§ **ACTIVITY**
Can you copy the rows below word for word, everything from the line containing "To the nearest" down through the end of the rows? Leave the pictures out of your answer.
═════ EXERCISE INPUT
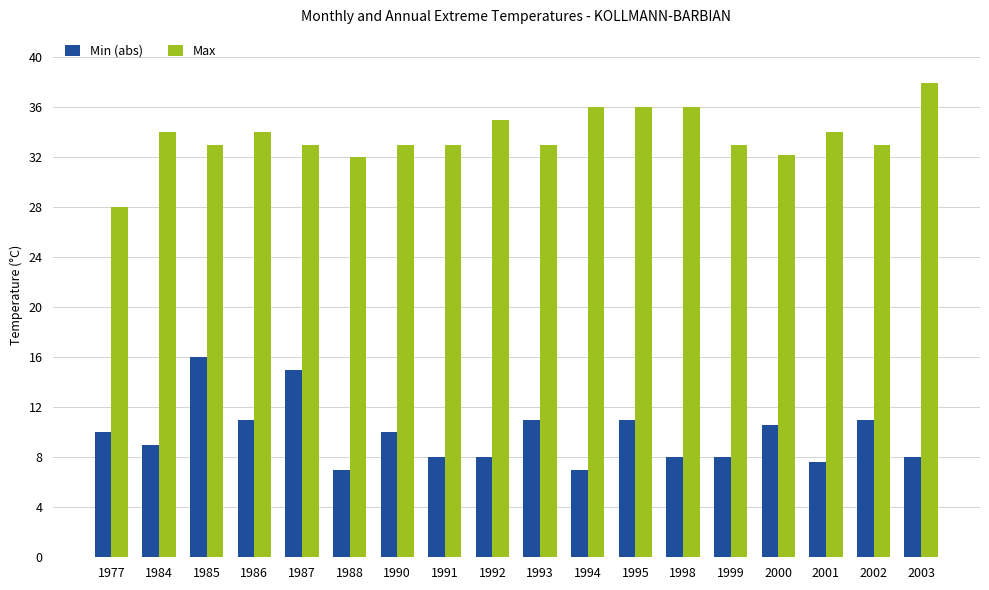

Reading left to right, list all the values displayed in this chart.

Min (abs): 1977=10.0	1984=9.0	1985=16.0	1986=11.0	1987=15.0	1988=7.0	1990=10.0	1991=8.0	1992=8.0	1993=11.0	1994=7.0	1995=11.0	1998=8.0	1999=8.0	2000=10.6	2001=7.6	2002=11.0	2003=8.0
Max: 1977=28.0	1984=34.0	1985=33.0	1986=34.0	1987=33.0	1988=32.0	1990=33.0	1991=33.0	1992=35.0	1993=33.0	1994=36.0	1995=36.0	1998=36.0	1999=33.0	2000=32.2	2001=34.0	2002=33.0	2003=37.9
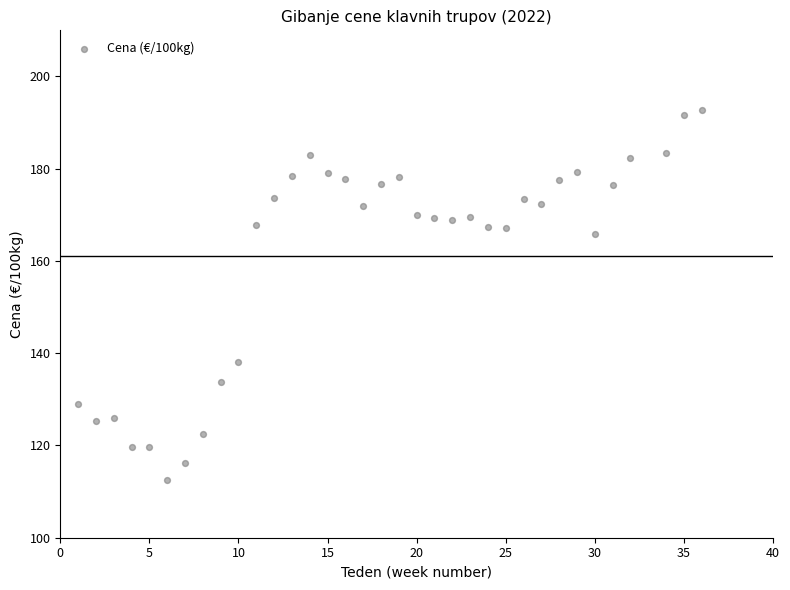

What is the range of X values (max minus min)?

35.0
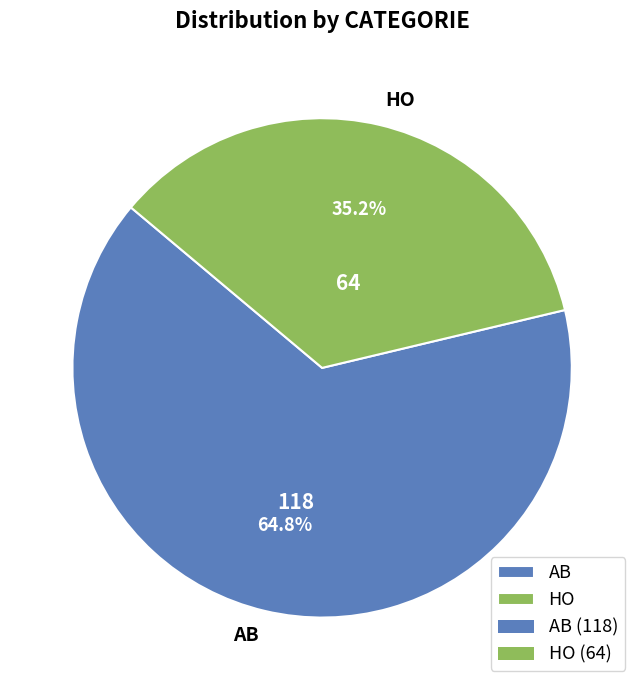

Does HO represent more than half of the total?

No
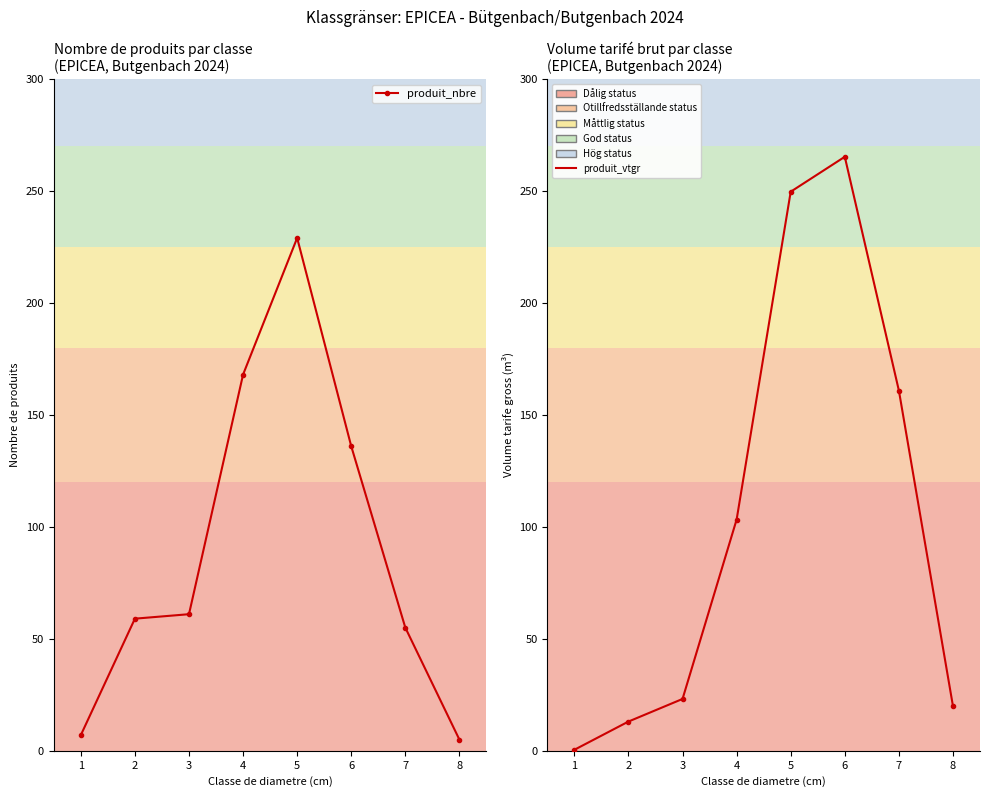

What is the spread (max minus min) of values at 7?

105.9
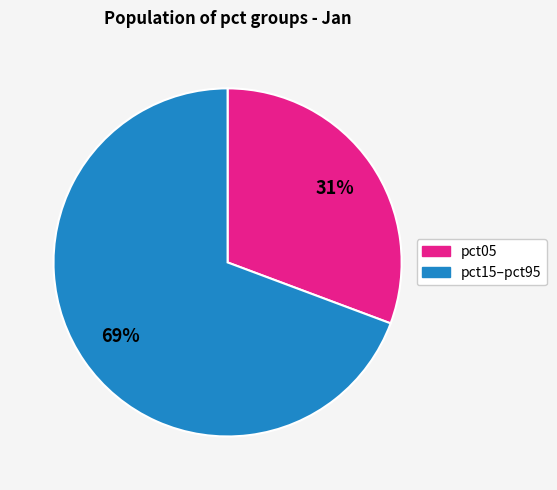

To the nearest percent, what percentage of the pie is pct05?

31%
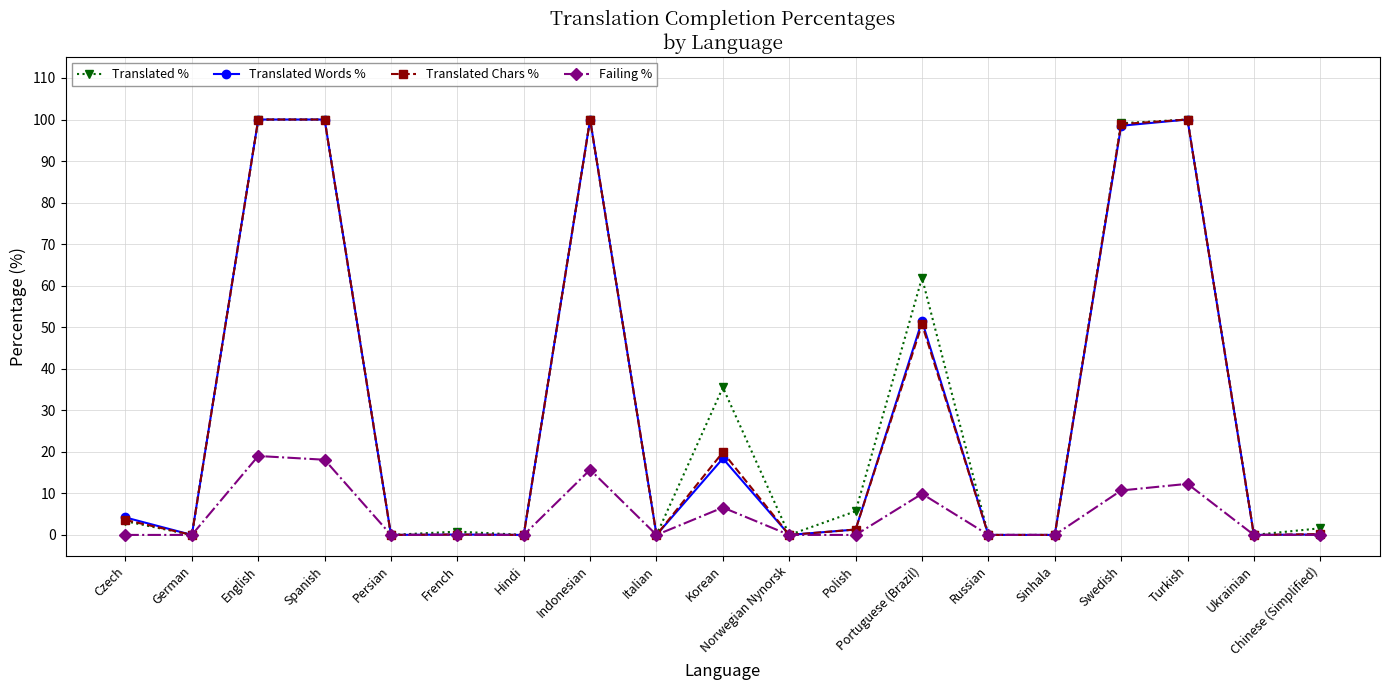

What is the difference between the maximum and second lowest values in the Translated % series?

100.0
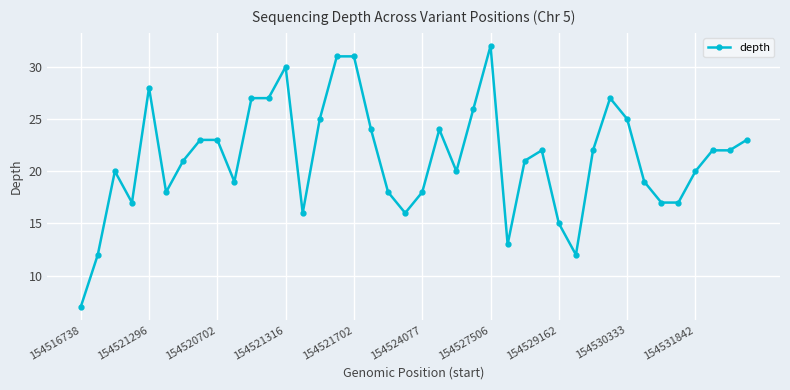

What is the maximum value shown in the chart?

32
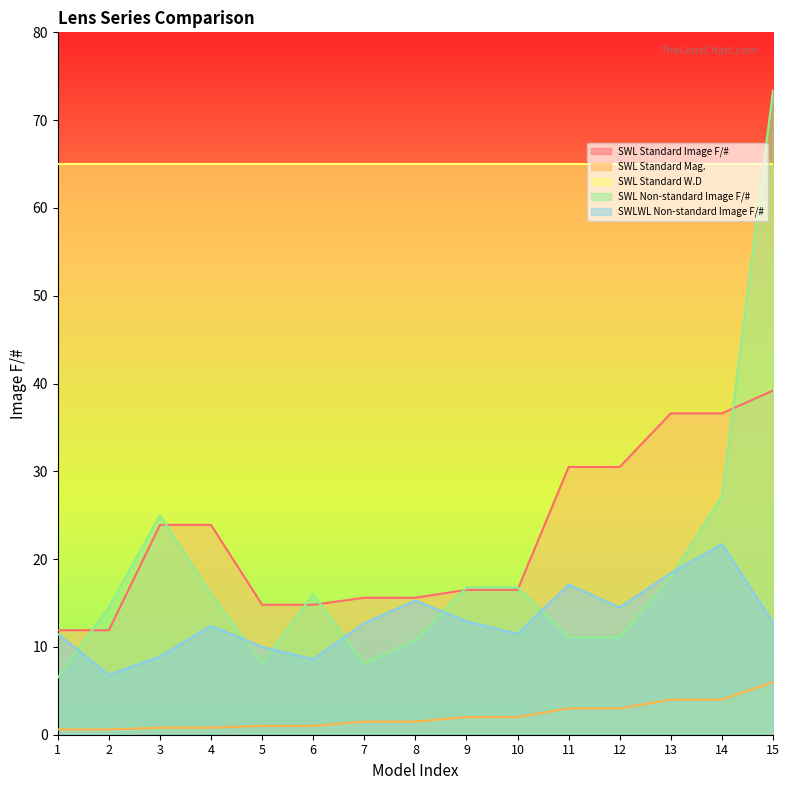

At which category is the sum across all series the highest?

15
══════════
§ **FINISHED EXERCISE**
To the nearest percent, what percentage of the pie is pct05?

31%

What is the difference between the maximum and second lowest values in the Translated % series?

100.0

What is the maximum value shown in the chart?

32

At which category is the sum across all series the highest?

15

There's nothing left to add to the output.